4. Equipment and spoil pile setback should be pushed back at least 5 ft from the edge of the trench. This way there is no effect on the trench wall from surcharge loads.

The decision to avoid sloping or shoring should be carefully thought through.  It is generally recommended in cases where it is easy to slope or shore to employ one of those methods to ensure worker safety.  In those instances, where a protective system isn’t desired, a 3 ft trench depth may be a better depth to reduce some of the risk, although the contractor’s Competent Person must still make this decision.  On projects that will have large runs of vertical walls and or trenches  it is highly recommended that a registered engineer be consulted to help determine stability before deciding to leave the excavation unprotected.

About the Author:
Joe Turner, P.E. serves as National Trench Safety’s Director of Engineering, Research and Product Development.  Mr. Turner is one of the most recognized figures in the trench safety industry, having provided trench safety plans for the last 20 years.  Among his many accomplishments, is the book Excavation Systems, Design, Planning and Safety, which was published by McGraw-Hill in 2008 and is still used today as a reference for many students and professionals regarding proper engineering techniques.

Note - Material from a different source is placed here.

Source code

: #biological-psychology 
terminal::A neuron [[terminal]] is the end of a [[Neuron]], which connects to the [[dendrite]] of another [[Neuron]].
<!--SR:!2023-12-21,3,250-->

DISCLAIMER: the information contained in this article is provided for general and illustrative purposes only and is not to be considered Site Specific and or designated engineering for any project or work zone, nor is it to be used or consider to be tabulated data, technical data, advice and or counsel to be used on any jobsite.  Each project is different and is the responsibility of the employer’s designated Competent Person to make decisions upon what systems and methods may be used in compliance with the federal and local regulations, manufactures tabulated data, engineered drawings and other plans.